_Partes do exercício_
a. Liste todas as pessoas mencionadas pelo nome no texto sobre o TikTok.
b. Indique se cada afirmação a seguir está de acordo com o texto sobre o TikTok e cite as palavras do texto que justificam a resposta.
(i) Jamieson Greer indicou que o prazo legal poderá ser estendido por pouco tempo.
(ii) Donald Trump e Xi Jinping têm reunião marcada para segunda-feira.
(iii) Segundo o texto, a China obtém ganhos de tempo e de imagem.
c. Responda às perguntas a seguir com base no texto sobre o TikTok.
(i) Que cargo ocupa Jamieson Greer?
(ii) Em que dia da semana está marcada a reunião entre Donald Trump e Xi Jinping?
(iii) Qual é a vitória narrativa do lado americano?

O representante comercial dos EUA, Jamieson Greer, sinalizou que uma pequena extensão do prazo legal poderá ser concedida para que os termos sejam ajustados e formalizados. A mensagem central, porém, é de que não haveria espaço para adiamentos sem a existência de um quadro mínimo de acordo. A decisão reflete a estratégia de Washington de usar a ameaça de banimento como instrumento de barganha em negociações mais amplas, que envolvem tarifas, fluxos de tecnologia e até a cooperação no combate ao tráfico de fentanil.

A dimensão política do anúncio não passa despercebida. O presidente Donald Trump e o líder Xi Jinping já têm reunião marcada para sexta-feira, o que sugere que o acerto sobre o TikTok é apenas a primeira peça de uma engrenagem mais complexa. Trata-se de um movimento de reposicionamento em que cada lado busca mostrar força a seus respectivos públicos domésticos, sem abrir mão de pontos que possam gerar dividendos econômicos concretos. No caso americano, a vitória narrativa é clara: evitar a presença de um aplicativo sob domínio estrangeiro operando sem supervisão local. Para a China, há ganhos de tempo e de imagem, ao mostrar que ainda é capaz de preservar parte do valor estratégico de suas empresas em território adversário.

_Dados apresentados_

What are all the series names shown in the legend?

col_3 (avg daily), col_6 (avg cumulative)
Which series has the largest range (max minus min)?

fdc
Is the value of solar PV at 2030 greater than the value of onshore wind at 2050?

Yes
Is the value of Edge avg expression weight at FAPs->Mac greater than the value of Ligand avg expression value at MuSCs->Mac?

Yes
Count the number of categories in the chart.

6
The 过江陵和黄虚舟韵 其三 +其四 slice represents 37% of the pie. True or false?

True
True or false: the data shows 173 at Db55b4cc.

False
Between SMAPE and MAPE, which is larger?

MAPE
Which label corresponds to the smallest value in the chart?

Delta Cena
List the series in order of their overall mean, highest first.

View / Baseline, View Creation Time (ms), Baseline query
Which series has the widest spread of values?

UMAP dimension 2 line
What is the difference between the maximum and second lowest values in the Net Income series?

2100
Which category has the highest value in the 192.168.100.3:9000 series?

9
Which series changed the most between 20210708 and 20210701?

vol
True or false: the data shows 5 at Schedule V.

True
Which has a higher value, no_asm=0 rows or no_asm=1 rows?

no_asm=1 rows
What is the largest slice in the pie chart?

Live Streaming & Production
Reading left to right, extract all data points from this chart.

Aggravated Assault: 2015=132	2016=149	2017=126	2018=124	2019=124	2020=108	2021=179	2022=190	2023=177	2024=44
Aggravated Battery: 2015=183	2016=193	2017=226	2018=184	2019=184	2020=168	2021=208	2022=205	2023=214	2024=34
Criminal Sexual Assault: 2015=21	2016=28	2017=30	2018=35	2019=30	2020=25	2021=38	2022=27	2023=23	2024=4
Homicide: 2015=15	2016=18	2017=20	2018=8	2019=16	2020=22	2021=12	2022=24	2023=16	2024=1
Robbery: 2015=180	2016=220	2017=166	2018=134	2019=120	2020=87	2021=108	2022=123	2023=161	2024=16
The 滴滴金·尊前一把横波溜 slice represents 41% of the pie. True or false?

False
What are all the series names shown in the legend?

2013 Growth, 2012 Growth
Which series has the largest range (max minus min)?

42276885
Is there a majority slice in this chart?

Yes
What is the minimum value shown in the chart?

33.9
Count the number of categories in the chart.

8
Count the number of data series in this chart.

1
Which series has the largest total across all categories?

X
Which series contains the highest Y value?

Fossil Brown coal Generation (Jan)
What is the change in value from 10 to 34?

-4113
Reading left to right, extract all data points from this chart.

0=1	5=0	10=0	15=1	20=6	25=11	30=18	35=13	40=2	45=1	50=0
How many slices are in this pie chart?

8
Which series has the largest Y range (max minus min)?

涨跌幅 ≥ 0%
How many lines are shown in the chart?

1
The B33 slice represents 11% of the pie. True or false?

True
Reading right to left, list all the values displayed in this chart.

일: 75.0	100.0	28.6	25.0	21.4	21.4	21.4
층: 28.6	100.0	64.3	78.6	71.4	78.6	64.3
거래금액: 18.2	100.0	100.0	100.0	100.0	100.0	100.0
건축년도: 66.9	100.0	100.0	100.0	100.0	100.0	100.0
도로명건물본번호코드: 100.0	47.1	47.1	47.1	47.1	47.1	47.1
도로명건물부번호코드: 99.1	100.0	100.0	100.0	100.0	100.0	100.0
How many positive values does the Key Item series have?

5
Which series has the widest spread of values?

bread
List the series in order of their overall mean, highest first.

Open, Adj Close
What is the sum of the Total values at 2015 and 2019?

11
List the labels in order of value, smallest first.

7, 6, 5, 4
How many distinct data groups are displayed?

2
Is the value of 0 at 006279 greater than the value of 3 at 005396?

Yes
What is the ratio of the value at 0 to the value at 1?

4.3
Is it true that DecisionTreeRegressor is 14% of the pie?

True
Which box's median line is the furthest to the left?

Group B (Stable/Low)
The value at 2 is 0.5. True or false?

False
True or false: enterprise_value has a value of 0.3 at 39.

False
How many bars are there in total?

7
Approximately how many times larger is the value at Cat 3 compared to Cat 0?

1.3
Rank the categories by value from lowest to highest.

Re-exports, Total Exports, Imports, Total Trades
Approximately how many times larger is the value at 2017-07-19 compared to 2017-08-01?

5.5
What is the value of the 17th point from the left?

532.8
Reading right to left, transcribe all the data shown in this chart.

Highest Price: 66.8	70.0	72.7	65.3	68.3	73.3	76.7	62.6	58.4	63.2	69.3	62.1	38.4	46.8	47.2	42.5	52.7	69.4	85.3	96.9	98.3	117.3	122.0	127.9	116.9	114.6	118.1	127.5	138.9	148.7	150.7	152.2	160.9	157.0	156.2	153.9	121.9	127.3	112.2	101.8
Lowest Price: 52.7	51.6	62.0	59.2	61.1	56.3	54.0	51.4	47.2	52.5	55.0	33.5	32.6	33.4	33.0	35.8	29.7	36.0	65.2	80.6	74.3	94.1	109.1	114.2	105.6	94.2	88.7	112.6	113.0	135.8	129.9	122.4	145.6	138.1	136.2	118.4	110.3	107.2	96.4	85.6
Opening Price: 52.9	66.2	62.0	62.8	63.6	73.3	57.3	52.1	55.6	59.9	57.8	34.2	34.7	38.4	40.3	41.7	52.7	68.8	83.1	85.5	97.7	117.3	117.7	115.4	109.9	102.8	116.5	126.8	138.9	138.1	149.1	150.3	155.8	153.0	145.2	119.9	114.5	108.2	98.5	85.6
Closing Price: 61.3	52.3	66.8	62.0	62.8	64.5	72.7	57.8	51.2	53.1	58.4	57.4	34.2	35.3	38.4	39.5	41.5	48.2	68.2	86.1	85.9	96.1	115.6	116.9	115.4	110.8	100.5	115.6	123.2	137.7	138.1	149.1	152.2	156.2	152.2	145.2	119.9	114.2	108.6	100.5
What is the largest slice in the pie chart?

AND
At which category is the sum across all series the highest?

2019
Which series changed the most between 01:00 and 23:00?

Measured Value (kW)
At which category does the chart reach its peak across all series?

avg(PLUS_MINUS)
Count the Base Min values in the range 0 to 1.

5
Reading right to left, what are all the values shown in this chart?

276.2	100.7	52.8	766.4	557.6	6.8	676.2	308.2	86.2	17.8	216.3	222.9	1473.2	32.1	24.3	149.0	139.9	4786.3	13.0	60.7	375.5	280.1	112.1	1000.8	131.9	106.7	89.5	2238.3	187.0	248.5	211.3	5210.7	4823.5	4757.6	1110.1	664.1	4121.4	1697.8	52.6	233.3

_Respostas por tarefa_
a. Jamieson Greer, Donald Trump e Xi Jinping.

b.
(i) Sim: "uma pequena extensão do prazo legal poderá ser concedida para que os termos sejam ajustados e formalizados".
(ii) Não: "já têm reunião marcada para sexta-feira".
(iii) Sim: "Para a China, há ganhos de tempo e de imagem".

c.
(i) Representante comercial dos EUA.
(ii) Sexta-feira.
(iii) Evitar a presença de um aplicativo sob domínio estrangeiro operando sem supervisão local.